* [What you need to do]: When a line in the entries below contains "wordt", tally it; give the tally with nothing added.

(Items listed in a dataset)
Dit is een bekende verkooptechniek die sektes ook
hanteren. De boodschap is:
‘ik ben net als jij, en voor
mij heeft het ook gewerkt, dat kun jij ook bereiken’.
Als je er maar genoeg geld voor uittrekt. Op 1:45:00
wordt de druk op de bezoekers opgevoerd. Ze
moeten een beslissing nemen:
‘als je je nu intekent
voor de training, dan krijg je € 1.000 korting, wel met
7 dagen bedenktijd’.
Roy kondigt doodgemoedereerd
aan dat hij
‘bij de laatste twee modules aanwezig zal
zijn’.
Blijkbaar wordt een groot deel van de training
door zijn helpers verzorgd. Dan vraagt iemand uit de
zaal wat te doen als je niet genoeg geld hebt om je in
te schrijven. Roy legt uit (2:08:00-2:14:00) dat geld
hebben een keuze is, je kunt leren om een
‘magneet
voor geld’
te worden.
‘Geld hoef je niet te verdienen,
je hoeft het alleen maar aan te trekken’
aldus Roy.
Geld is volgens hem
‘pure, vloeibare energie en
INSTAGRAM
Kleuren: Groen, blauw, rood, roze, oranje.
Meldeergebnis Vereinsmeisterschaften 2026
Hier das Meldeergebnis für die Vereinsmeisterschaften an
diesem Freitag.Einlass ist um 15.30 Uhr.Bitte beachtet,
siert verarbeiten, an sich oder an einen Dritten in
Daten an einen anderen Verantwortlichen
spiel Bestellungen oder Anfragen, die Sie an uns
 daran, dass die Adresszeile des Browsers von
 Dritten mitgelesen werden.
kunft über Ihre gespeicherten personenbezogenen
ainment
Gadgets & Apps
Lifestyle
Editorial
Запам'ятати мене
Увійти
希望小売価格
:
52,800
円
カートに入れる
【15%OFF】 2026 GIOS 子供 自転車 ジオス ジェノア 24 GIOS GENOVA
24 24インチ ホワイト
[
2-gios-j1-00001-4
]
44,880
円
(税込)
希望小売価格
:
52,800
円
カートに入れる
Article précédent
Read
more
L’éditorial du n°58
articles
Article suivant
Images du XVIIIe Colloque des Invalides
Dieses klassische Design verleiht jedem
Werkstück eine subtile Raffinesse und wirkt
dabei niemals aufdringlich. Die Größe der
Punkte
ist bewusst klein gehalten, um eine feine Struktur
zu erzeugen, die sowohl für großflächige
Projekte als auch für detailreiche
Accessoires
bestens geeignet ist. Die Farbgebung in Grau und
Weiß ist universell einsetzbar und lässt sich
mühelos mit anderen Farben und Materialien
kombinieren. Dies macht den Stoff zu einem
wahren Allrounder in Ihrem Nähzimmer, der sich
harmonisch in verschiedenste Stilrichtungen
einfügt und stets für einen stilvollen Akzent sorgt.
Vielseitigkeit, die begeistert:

* [Solution to this exercise]: 2